Huge tracts of precious riverside habitats for water voles and other wildlife in England are being lost as they are not covered by post-Brexit farming rules, campaigners warn.
New analysis by the Wildlife Trusts found more than 400 square km of riverside habitat in England may have been lost since the UK left the EU in 2020.
Under the common agricultural policy (CAP), which subsidised farming when the UK was in the bloc, farmers had to keep a 2-metre buffer between their fields and the rivers. But with the UK’s exit from the CAP, farmers may try to increase their income by ploughing to the edge of their field – an area that, at present, is unprofitable for them.
As well as being a critical habitat for wildlife, waterway banks are home to plants that filter pollution from the water.
The Guardian recently revealed the UK is using Brexit to weaken crucial environmental protections and is falling behind the EU, despite Labour’s manifesto pledge not to dilute standards.
The Wildlife Trusts are now calling on the government to set targets for riverbank restoration schemes to help clean the UK’s rivers. In a submission to ministers, they said: “The post-Brexit end of cross-compliance requirements for farmers to maintain a 2m buffer strip next to waterways means this problem is likely to have worsened over recent years. The absence of wilder banks has significant effects on the form and function of rivers. Eroded soil and farm chemicals and manure flow straight into the channel.
“Exposed waterways, lacking in overhanging plants, let alone trees, heat up in the summer sun, sometimes reaching temperatures that are fatal for fish and aquatic insects. Road runoff contaminated with urban chemicals also flows directly into watercourses. In times of flood, waters break out of the channel, causing disruption and damage to crops, roads and homes in their path.”
Riverbanks and wetlands have been deteriorating for some time. On the River Swale in Yorkshire, the Wildlife Trusts found that more than half the historical wetland habitat, which includes the river and the wetter land that surrounds it, had been lost from the mid-Swale area since the early 19th century, and much of what remained was severely fragmented. This has caused plants including bog sedge, white beak-sedge, Rannoch-rush and oblong-leaved sundew to become locally extinct.
Devon Wildlife Trust is restoring a huge section of riverbank at Halsdon nature reserve, where hundreds of tonnes of soil has been lost to erosion. This is owing to factors upstream, including intensification of agriculture as well as housebuilding.
Sorting the post-Brexit change in law could form a critical part of a rescue plan, campaigners say.

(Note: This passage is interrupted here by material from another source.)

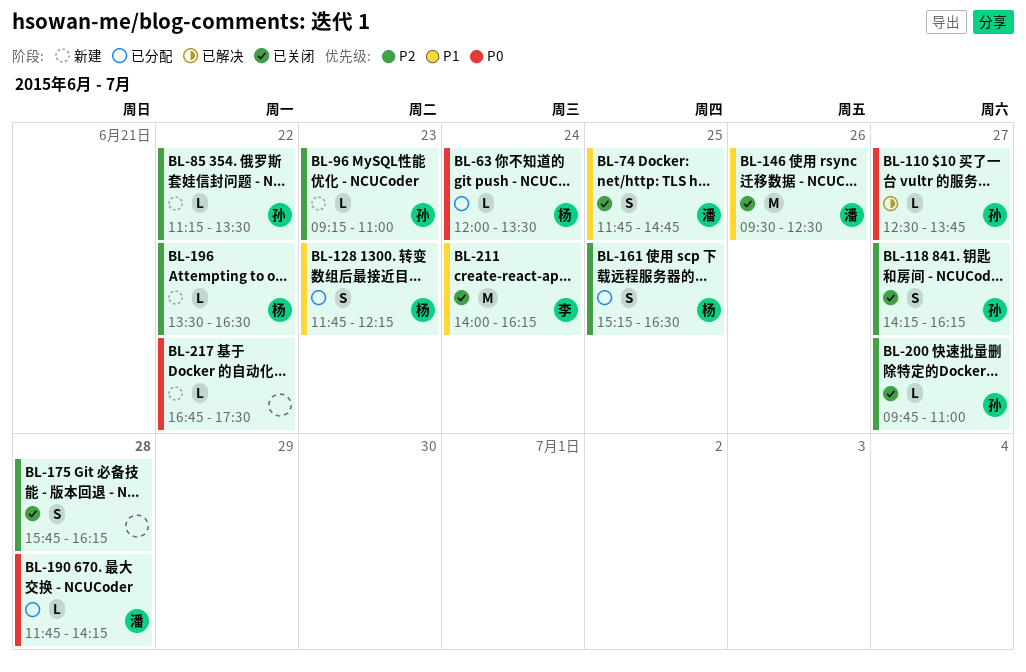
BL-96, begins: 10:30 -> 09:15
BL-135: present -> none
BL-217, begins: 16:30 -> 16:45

A Department for Environment,Food & Rural Affairs spokesperson said the government was looking at funding farmers to restore riverbanks, adding: “Ministers are considering how the reformed SFI scheme can best be spent to clean up our waterways, including buffer strips.”
Ali Morse, water policy manager at the Wildlife Trusts, said: “Rivers are polluted by a cocktail of chemicals, old and new, and excess nutrients from farming and sewage. Record-low spring flows and summer drought has concentrated pollution levels further, leaving wildlife under severe pressure and, as a society, we make matters worse by taking too much water out of rivers for our own use. It’s a deadly blend of damage and it’s time we invested in recovery.
“Wilder riverbanks would help stop pollution from getting into waterways and also restore badly needed natural habitats to help wildlife thrive along rivers once more. People could enjoy a riverside picnic beneath trees and see the flash of a kingfisher or the splash of a water vole.”